▶ [Problem to solve] Give the data again exactly, without its images.
§ §
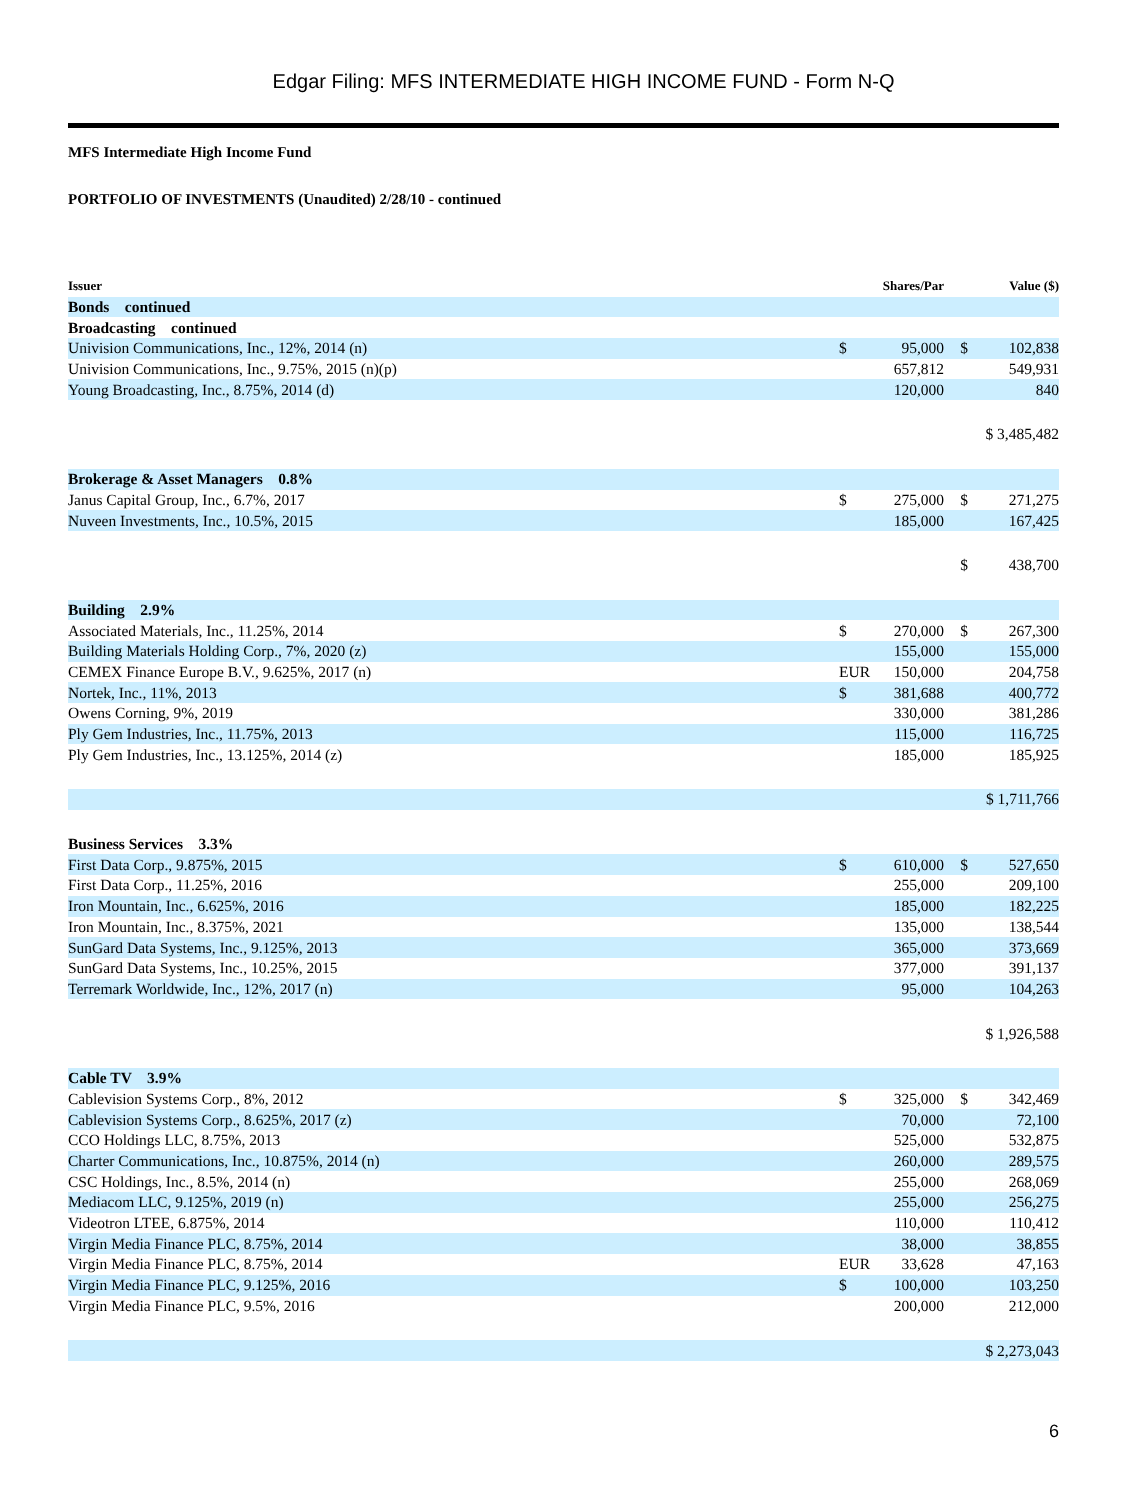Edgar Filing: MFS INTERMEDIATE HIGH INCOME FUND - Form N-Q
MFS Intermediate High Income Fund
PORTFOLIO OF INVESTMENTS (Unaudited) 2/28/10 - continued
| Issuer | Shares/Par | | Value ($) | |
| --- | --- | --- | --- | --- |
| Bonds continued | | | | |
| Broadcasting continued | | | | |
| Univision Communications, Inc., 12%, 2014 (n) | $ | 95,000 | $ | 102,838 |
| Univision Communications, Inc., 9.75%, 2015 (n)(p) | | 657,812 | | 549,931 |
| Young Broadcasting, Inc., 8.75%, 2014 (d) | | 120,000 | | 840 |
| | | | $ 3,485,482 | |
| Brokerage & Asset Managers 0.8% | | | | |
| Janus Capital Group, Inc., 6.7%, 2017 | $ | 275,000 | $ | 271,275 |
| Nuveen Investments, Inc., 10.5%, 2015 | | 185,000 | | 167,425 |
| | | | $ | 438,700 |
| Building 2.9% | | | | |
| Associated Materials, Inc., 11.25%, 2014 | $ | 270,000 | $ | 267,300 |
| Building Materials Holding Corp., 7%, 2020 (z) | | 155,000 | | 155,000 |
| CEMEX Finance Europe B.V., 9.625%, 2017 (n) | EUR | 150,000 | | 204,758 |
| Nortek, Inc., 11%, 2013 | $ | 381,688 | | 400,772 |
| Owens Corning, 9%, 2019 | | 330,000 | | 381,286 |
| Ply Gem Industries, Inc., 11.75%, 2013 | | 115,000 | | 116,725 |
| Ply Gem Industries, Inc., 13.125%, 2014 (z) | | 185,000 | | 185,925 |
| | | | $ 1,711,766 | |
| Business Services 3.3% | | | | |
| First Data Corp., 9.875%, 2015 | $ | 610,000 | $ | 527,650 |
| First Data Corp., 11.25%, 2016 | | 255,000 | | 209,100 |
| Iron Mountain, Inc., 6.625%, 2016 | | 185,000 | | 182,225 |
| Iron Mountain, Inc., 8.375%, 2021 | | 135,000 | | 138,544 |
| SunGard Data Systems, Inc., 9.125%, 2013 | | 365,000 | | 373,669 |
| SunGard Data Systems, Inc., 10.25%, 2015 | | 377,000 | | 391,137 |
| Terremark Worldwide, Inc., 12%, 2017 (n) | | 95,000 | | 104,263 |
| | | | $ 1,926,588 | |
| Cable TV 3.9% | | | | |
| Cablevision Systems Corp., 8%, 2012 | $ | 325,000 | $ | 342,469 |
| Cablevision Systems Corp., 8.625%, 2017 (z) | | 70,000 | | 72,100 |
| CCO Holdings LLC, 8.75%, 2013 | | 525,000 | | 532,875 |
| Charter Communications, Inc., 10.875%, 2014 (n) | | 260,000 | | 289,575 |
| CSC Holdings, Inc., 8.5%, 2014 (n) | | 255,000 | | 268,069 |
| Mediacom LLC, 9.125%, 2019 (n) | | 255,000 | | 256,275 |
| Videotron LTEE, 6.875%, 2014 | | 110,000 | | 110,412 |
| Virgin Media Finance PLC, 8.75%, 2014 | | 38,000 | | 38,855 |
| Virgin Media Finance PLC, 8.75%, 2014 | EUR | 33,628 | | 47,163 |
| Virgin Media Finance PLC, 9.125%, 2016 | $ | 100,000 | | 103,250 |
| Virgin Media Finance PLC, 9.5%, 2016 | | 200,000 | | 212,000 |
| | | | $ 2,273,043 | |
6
§ §
▶ [Written solution]
Edgar Filing: MFS INTERMEDIATE HIGH INCOME FUND - Form N-Q
MFS Intermediate High Income Fund
PORTFOLIO OF INVESTMENTS (Unaudited) 2/28/10 - continued
| Issuer | Shares/Par | | Value ($) | |
| --- | --- | --- | --- | --- |
| Bonds continued | | | | |
| Broadcasting continued | | | | |
| Univision Communications, Inc., 12%, 2014 (n) | $ | 95,000 | $ | 102,838 |
| Univision Communications, Inc., 9.75%, 2015 (n)(p) | | 657,812 | | 549,931 |
| Young Broadcasting, Inc., 8.75%, 2014 (d) | | 120,000 | | 840 |
| | | | $ 3,485,482 | |
| Brokerage & Asset Managers 0.8% | | | | |
| Janus Capital Group, Inc., 6.7%, 2017 | $ | 275,000 | $ | 271,275 |
| Nuveen Investments, Inc., 10.5%, 2015 | | 185,000 | | 167,425 |
| | | | $ | 438,700 |
| Building 2.9% | | | | |
| Associated Materials, Inc., 11.25%, 2014 | $ | 270,000 | $ | 267,300 |
| Building Materials Holding Corp., 7%, 2020 (z) | | 155,000 | | 155,000 |
| CEMEX Finance Europe B.V., 9.625%, 2017 (n) | EUR | 150,000 | | 204,758 |
| Nortek, Inc., 11%, 2013 | $ | 381,688 | | 400,772 |
| Owens Corning, 9%, 2019 | | 330,000 | | 381,286 |
| Ply Gem Industries, Inc., 11.75%, 2013 | | 115,000 | | 116,725 |
| Ply Gem Industries, Inc., 13.125%, 2014 (z) | | 185,000 | | 185,925 |
| | | | $ 1,711,766 | |
| Business Services 3.3% | | | | |
| First Data Corp., 9.875%, 2015 | $ | 610,000 | $ | 527,650 |
| First Data Corp., 11.25%, 2016 | | 255,000 | | 209,100 |
| Iron Mountain, Inc., 6.625%, 2016 | | 185,000 | | 182,225 |
| Iron Mountain, Inc., 8.375%, 2021 | | 135,000 | | 138,544 |
| SunGard Data Systems, Inc., 9.125%, 2013 | | 365,000 | | 373,669 |
| SunGard Data Systems, Inc., 10.25%, 2015 | | 377,000 | | 391,137 |
| Terremark Worldwide, Inc., 12%, 2017 (n) | | 95,000 | | 104,263 |
| | | | $ 1,926,588 | |
| Cable TV 3.9% | | | | |
| Cablevision Systems Corp., 8%, 2012 | $ | 325,000 | $ | 342,469 |
| Cablevision Systems Corp., 8.625%, 2017 (z) | | 70,000 | | 72,100 |
| CCO Holdings LLC, 8.75%, 2013 | | 525,000 | | 532,875 |
| Charter Communications, Inc., 10.875%, 2014 (n) | | 260,000 | | 289,575 |
| CSC Holdings, Inc., 8.5%, 2014 (n) | | 255,000 | | 268,069 |
| Mediacom LLC, 9.125%, 2019 (n) | | 255,000 | | 256,275 |
| Videotron LTEE, 6.875%, 2014 | | 110,000 | | 110,412 |
| Virgin Media Finance PLC, 8.75%, 2014 | | 38,000 | | 38,855 |
| Virgin Media Finance PLC, 8.75%, 2014 | EUR | 33,628 | | 47,163 |
| Virgin Media Finance PLC, 9.125%, 2016 | $ | 100,000 | | 103,250 |
| Virgin Media Finance PLC, 9.5%, 2016 | | 200,000 | | 212,000 |
| | | | $ 2,273,043 | |
6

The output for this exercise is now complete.